For Switzerland specifically, maintaining access to the most advanced AI models has become a strategic priority for regulatory effectiveness. Amstad has been explicit that Switzerland's position as a global financial centre depends on regulators possessing equivalent technological capabilities to those available to the financial institutions they oversee. The risk profile shifts dramatically if supervisory agencies operate with inferior tools relative to the entities being supervised. This logic applies equally to Malaysia and other Southeast Asian financial hubs competing for regional leadership in fintech and digital asset markets.
The imperative for Southeast Asian regulators mirrors those driving Swiss action. Regional financial centres including Malaysia, Singapore, and Hong Kong are simultaneously strengthening digital finance infrastructure while confronting transnational cybersecurity threats. The collaborative international framework emerging from FINMA's initiatives offers a template for how smaller economies can participate in cutting-edge regulatory innovation without bearing prohibitive development costs independently. Participation in shared tools and coordinated standards allows smaller jurisdictions to punch above their weight technologically.
The deployment of AI for regulatory supervision also introduces governance questions that extend beyond technical implementation. How should regulators establish accountability when AI systems themselves make material supervisory decisions? What transparency obligations apply to algorithmic enforcement? These institutional design questions remain contested, yet their resolution will shape how financial supervision functions in the coming decade. Early movers like Switzerland are essentially writing the governance playbook that other jurisdictions will inevitably reference.

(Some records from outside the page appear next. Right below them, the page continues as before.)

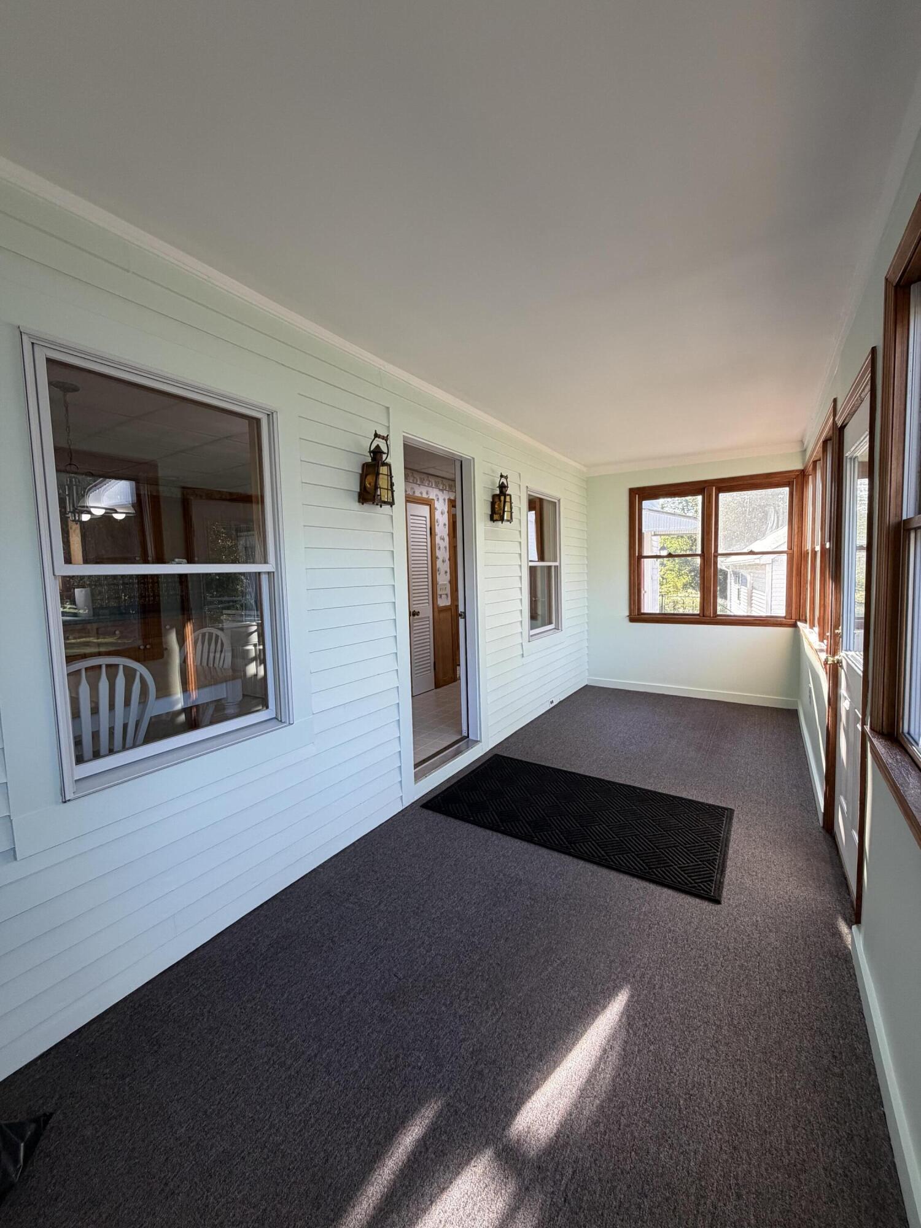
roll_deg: +0.3
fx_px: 497
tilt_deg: -5.1
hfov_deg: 85.7
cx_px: 460
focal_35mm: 14
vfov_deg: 102.1
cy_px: 614
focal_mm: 2.22
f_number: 2.2
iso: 160
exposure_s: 1/121
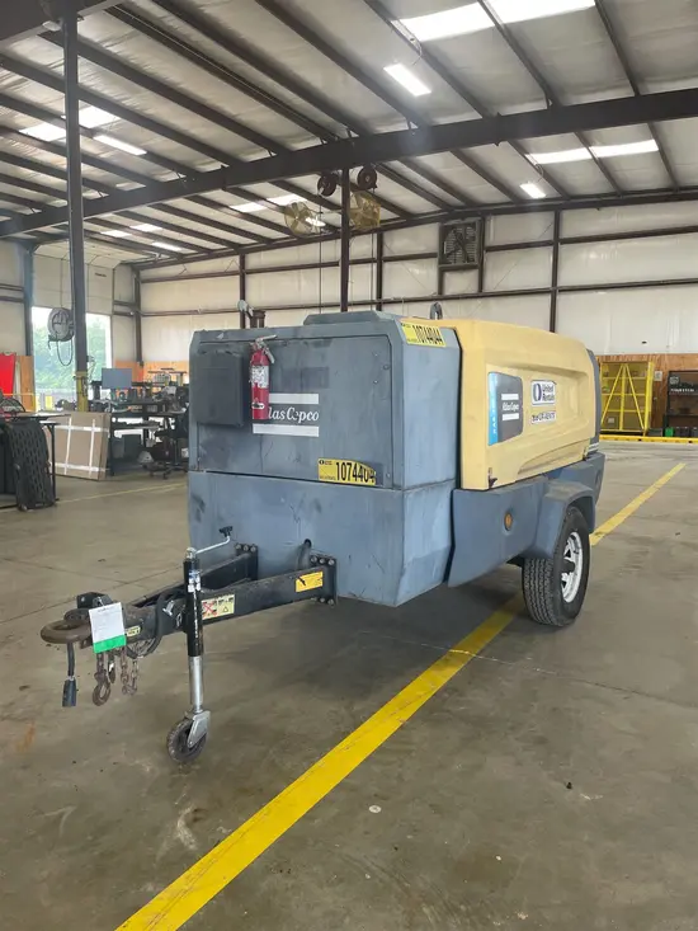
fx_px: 699
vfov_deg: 67.3
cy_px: 466
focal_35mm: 26
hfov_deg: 53.1
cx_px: 349
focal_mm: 4.2
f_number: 1.6
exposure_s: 1/121
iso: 64
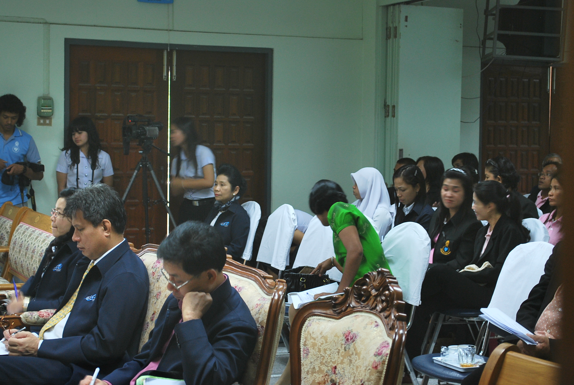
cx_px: 287
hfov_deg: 30.5
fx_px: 1054
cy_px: 192
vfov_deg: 20.7
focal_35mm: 66
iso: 400
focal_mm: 44
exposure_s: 1/10
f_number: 5.6
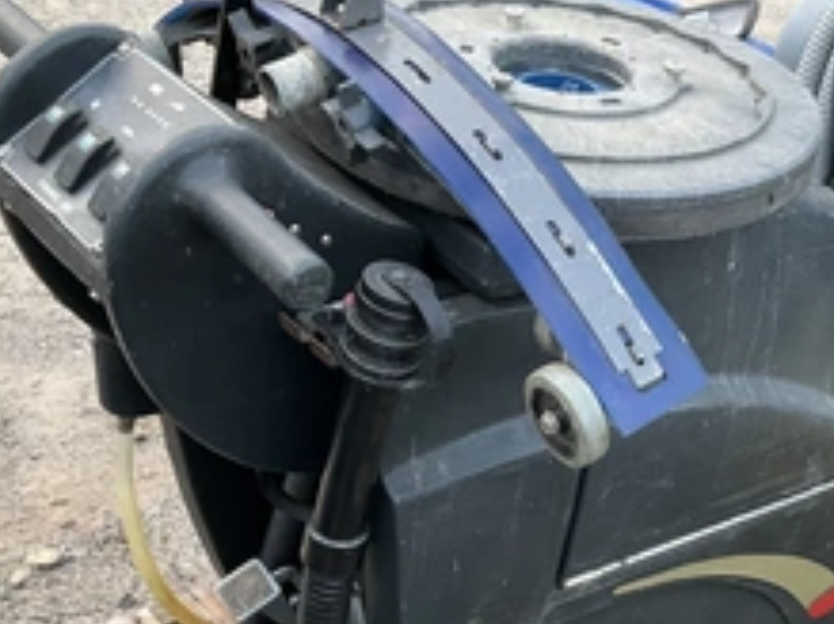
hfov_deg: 35.8
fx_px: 1276
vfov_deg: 27.0
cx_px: 560
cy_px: 502
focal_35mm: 53
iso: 64
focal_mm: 3
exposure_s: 1/61
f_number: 1.8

For Malaysian policymakers and financial institutions, the strategic lesson is clear: participation in international regulatory initiatives and investment in AI-capable supervisory infrastructure are no longer optional enhancements but rather competitive necessities. The financial sector's resilience increasingly depends not on traditional regulations applied more rigorously, but rather on the sophistication of technological systems deployed for both offensive risk management and regulatory oversight. As the global financial system becomes further embedded within AI-dependent infrastructure, the capacity to govern that infrastructure becomes the paramount regulatory challenge.